=== Section Start ===

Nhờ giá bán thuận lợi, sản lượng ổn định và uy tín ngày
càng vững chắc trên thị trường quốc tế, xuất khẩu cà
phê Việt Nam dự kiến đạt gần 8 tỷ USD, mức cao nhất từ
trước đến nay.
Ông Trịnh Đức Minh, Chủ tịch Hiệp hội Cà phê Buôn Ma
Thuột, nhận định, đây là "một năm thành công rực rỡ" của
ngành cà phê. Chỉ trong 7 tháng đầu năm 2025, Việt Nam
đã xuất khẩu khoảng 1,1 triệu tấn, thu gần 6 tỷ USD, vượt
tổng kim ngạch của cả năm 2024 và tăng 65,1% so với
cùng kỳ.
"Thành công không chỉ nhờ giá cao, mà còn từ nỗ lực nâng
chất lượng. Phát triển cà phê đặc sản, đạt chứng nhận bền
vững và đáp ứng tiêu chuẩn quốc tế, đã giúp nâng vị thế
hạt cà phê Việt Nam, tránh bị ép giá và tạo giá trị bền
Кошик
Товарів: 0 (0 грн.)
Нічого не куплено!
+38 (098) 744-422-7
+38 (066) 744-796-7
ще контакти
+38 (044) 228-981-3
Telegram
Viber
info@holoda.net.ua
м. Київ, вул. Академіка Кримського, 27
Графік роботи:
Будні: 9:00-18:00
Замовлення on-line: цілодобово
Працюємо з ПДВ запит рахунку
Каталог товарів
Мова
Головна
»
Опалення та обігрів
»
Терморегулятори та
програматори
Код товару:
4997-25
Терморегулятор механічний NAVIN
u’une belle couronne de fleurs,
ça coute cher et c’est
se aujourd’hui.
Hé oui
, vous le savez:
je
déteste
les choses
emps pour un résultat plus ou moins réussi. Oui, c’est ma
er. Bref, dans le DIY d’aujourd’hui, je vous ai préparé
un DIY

=== Section End ===

• **Task to carry out**
With the line containing "trước đến nay." as the first and the last line above as the final one, copy those lines exactly and no others.

• **Answer for the task**
trước đến nay.
Ông Trịnh Đức Minh, Chủ tịch Hiệp hội Cà phê Buôn Ma
Thuột, nhận định, đây là "một năm thành công rực rỡ" của
ngành cà phê. Chỉ trong 7 tháng đầu năm 2025, Việt Nam
đã xuất khẩu khoảng 1,1 triệu tấn, thu gần 6 tỷ USD, vượt
tổng kim ngạch của cả năm 2024 và tăng 65,1% so với
cùng kỳ.
"Thành công không chỉ nhờ giá cao, mà còn từ nỗ lực nâng
chất lượng. Phát triển cà phê đặc sản, đạt chứng nhận bền
vững và đáp ứng tiêu chuẩn quốc tế, đã giúp nâng vị thế
hạt cà phê Việt Nam, tránh bị ép giá và tạo giá trị bền
Кошик
Товарів: 0 (0 грн.)
Нічого не куплено!
+38 (098) 744-422-7
+38 (066) 744-796-7
ще контакти
+38 (044) 228-981-3
Telegram
Viber
info@holoda.net.ua
м. Київ, вул. Академіка Кримського, 27
Графік роботи:
Будні: 9:00-18:00
Замовлення on-line: цілодобово
Працюємо з ПДВ запит рахунку
Каталог товарів
Мова
Головна
»
Опалення та обігрів
»
Терморегулятори та
програматори
Код товару:
4997-25
Терморегулятор механічний NAVIN
u’une belle couronne de fleurs,
ça coute cher et c’est
se aujourd’hui.
Hé oui
, vous le savez:
je
déteste
les choses
emps pour un résultat plus ou moins réussi. Oui, c’est ma
er. Bref, dans le DIY d’aujourd’hui, je vous ai préparé
un DIY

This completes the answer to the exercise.